WHAT IS NEEDED: Each line below with the string "billion" should be copied.

[Page-level text extractions]
* * * * * * * * *

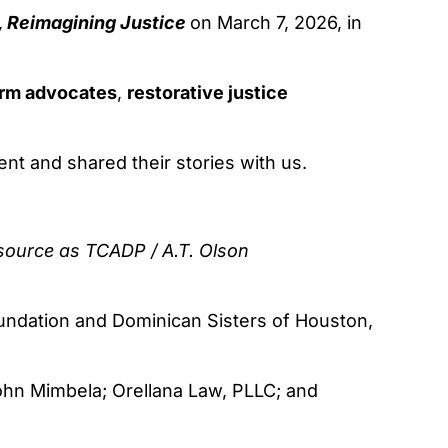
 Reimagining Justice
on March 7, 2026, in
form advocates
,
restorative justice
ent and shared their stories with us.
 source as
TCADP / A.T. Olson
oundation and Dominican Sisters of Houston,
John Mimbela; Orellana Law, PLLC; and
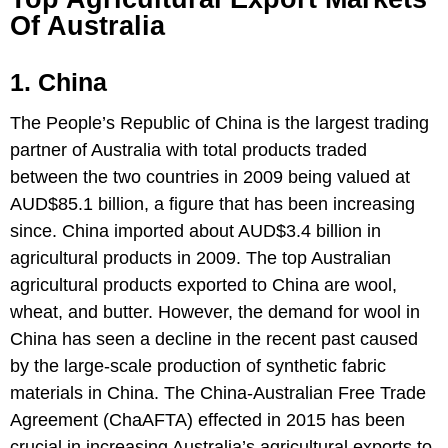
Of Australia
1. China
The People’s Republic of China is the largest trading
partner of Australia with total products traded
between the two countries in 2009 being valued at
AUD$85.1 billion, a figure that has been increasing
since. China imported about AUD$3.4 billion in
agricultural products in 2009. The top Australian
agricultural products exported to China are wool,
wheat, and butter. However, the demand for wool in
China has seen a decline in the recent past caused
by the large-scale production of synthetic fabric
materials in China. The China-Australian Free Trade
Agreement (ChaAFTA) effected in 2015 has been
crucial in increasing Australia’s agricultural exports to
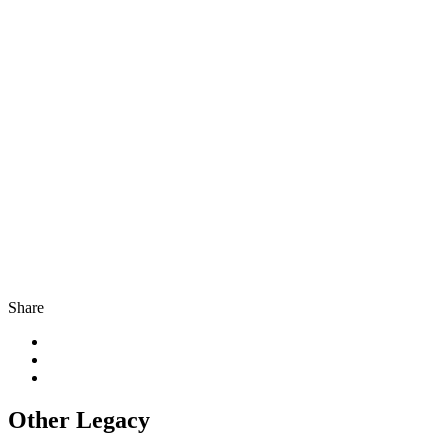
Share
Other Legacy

* * * * * * * * *

RESULT:
AUD$85.1 billion, a figure that has been increasing
since. China imported about AUD$3.4 billion in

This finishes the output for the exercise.